Anschließend durfte sich Höcke auch noch über die Ursachen des ansteigenden Antisemitismus in Deutschland äußern. Seine Erklärung folgte dem bekannten AfD-Muster: "Ich sehe keinen Antisemitismus ausgeprägten Maßes bei der ursprünglichen deutschen Bevölkerung – auch wieder ein Problem, das wir uns mit Migration ins Land geholt haben." Einen direkten Bezug zur deutschen Geschichtspolitik vermied er an dieser Stelle. Doch bei näherer Betrachtung zeigt sich, wie die Neue Rechte und der völkische Teil der AfD die in dem TV-Duell besprochenen Themenfelder der Identität, Meinungsfreiheit, Einwanderung und die Feindschaft gegen Jüd*innen miteinander verknüpfen. Im Mittelpunkt steht dabei das Konstrukt von einem "Mythos Auschwitz", das vor allem in den Publikationen des Verlages Antaios aus dem Umfeld des Höcke nahestehenden "Instituts für Staatspolitik" immer wieder aufgegriffen wird. Dieses Konstrukt und sein Gebrauch im Kontext der geforderten "erinnerungspolitischen Wende" werden im Folgenden näher betrachtet.

Opfer des "Schuldkults"

In der jüngeren Vergangenheit gilt das 2017 erschienene Buch "Finis Germania" des Historikers Rolf Peter Sieferle als wichtige neurechte Bezugsquelle für das Konstrukt von einem "Mythos Auschwitz". Das posthum bei Antaios publizierte Werk sorgte für einen Skandal, nachdem es kurzzeitig in den Top 10 einer seriösen Sachbuch-Bestsellerliste gelandet war, weil eines der Jurymitglieder seine Punkte akkumuliert vergeben hatte. Die übrige Jury distanzierte sich von der Empfehlung; mit dem Politologen Herfried Münkler urteilte eines ihrer Mitglieder, es sei ein "miserables Buch", das "zutiefst von antisemitischen Vorstellungen getränkt" sei. Über Wochen tobte in den deutschen Feuilletonspalten eine inhaltliche Auseinandersetzung mit der Publikation. Im "Spiegel" wurde Sieferle die Relativierung des Holocaust vorgeworfen. Björn Höcke dagegen lobte "Finis Germania" auf seiner Facebookseite als "Vermächtnis aller, die noch Hoffnung haben".

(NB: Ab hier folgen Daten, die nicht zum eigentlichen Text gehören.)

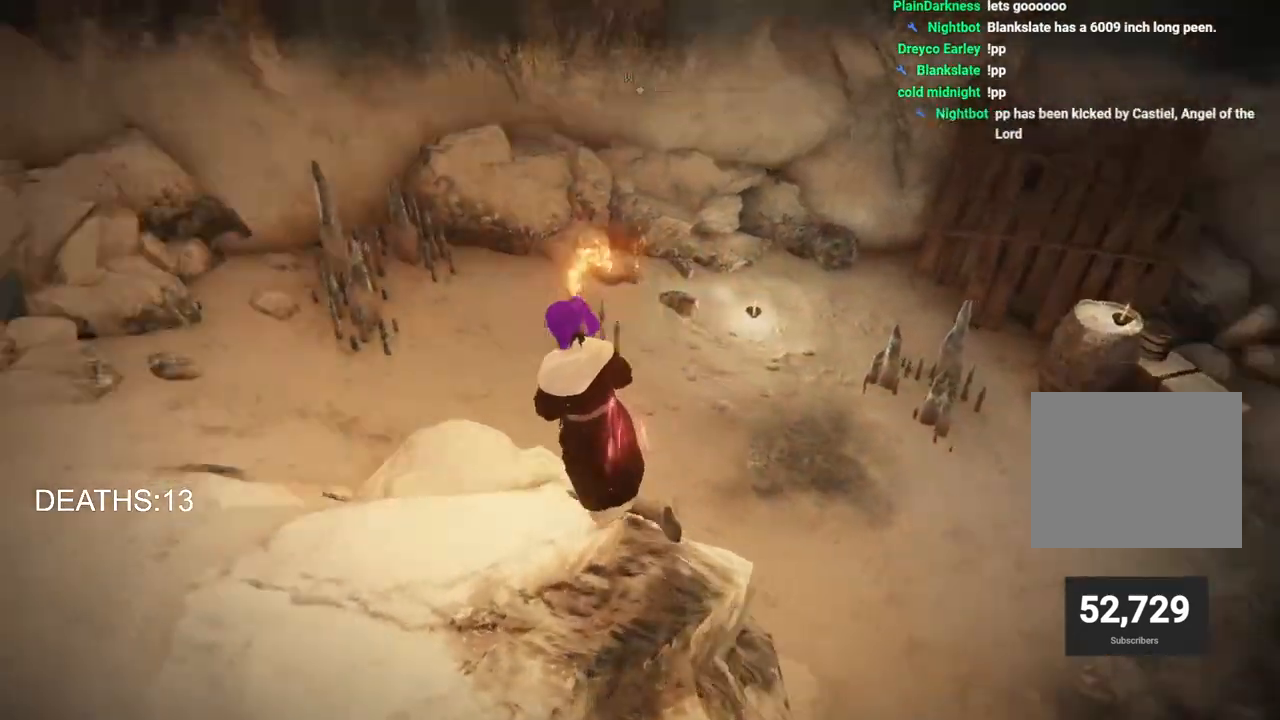
{"buttons": [], "left_stick": "up", "right_stick": "left", "events": [[483, "left_stick", "up"]]}
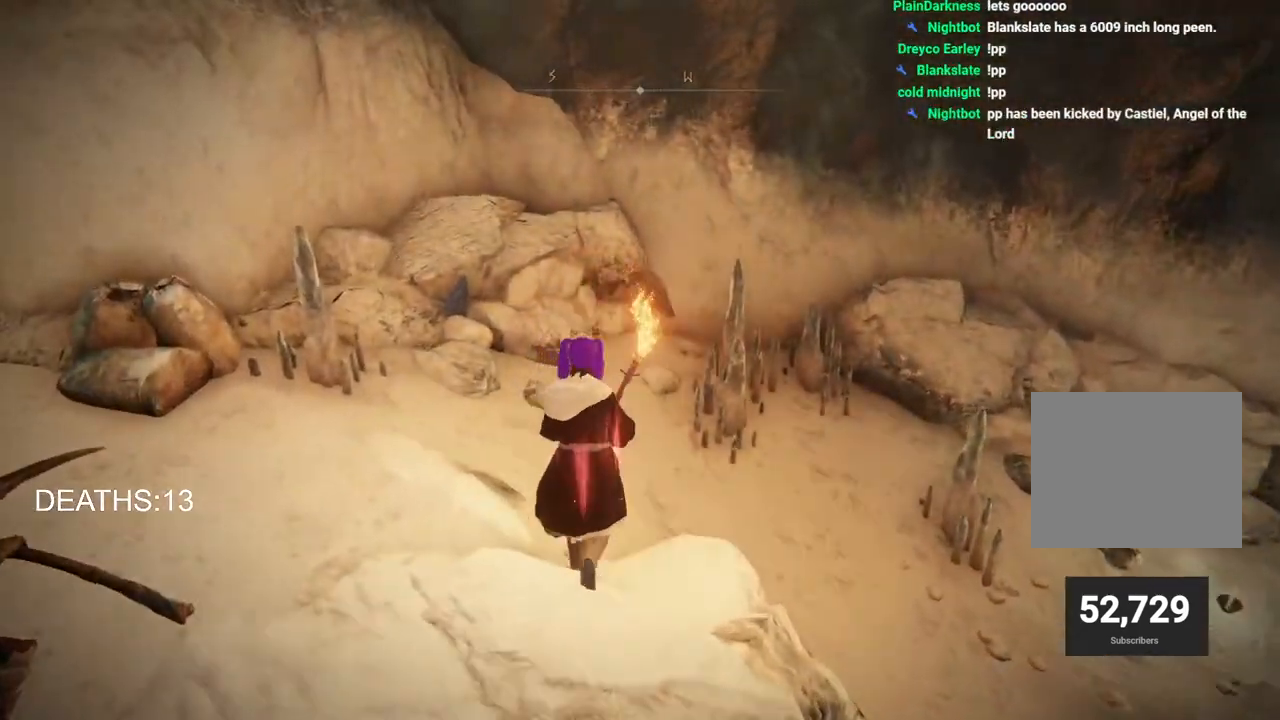
{"buttons": [], "left_stick": "up-left", "right_stick": "center", "events": [[33, "right_stick", "right"], [250, "right_stick", "center"], [283, "left_stick", "up-left"]]}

Insgesamt liest sich Sieferles schmaler, aus 31 fragmentarischen Texten bestehender Band wie ein völkischer Weckruf und eine Abrechnung mit dem postmodernen Zeitalter des Universalismus. Immer wieder arbeitet sich der Autor dabei an der deutschen Erinnerungskultur ab und beschreibt Auschwitz als "letzten Mythos", als eine "Wahrheit, die jenseits der Diskussion steht". Weiter urteilt er: "Das Ritual der Vergangenheitsbewältigung besitzt Züge einer veritablen Staatsreligion. Das Dogma ist einfach und eingängig: Die Urväter, die Nazis, haben die schwerste und singuläre Schuld auf Erden auf sich geladen und sich wie auch ihre Nachkommen damit aus dem Paradies der Geschichtsnormalität ausgeschlossen." Natürlich ist Sieferles allgemeines Verständnis eines Mythos als wirkungsmächtiges Fundament einer Ideologie zunächst nicht originell. Auch von der angesehenen Kulturwissenschaftlerin Aleida Assmann etwa wird der "Holocaust als negativer Gründungsmythos" identifiziert. Anders als Sieferle erkennt sie aber eine Umwandlung der Hypothek der deutschen Geschichte "in zukunftsweisende Werte", die sie trotz aller Herausforderungen insgesamt als Erfolgsgeschichte beschreibt. Der "Zivilisationsbruch" sei zum Ausgangspunkt für die "neue Zivilgesellschaft" geworden. Bei Sieferle dagegen erscheint das angebliche Beharren auf der Singularität des Holocaust als unverrückbarer Glaubenssatz. Er stehe im Zentrum einer Zivilreligion, in der Deutschen und Jüd*innen jeweils feste Rollen zugewiesen würden: "Hitler hat im Namen der Deutschen die Juden vernichtet, d.h. er hat (…) zwei Völker herausgehoben, die sich dadurch vom profanen Rest der Menschheit unterscheiden, daß sie komplementär den Charakter des Absoluten besitzen: Sie sind absolute Täter und absolute Opfer."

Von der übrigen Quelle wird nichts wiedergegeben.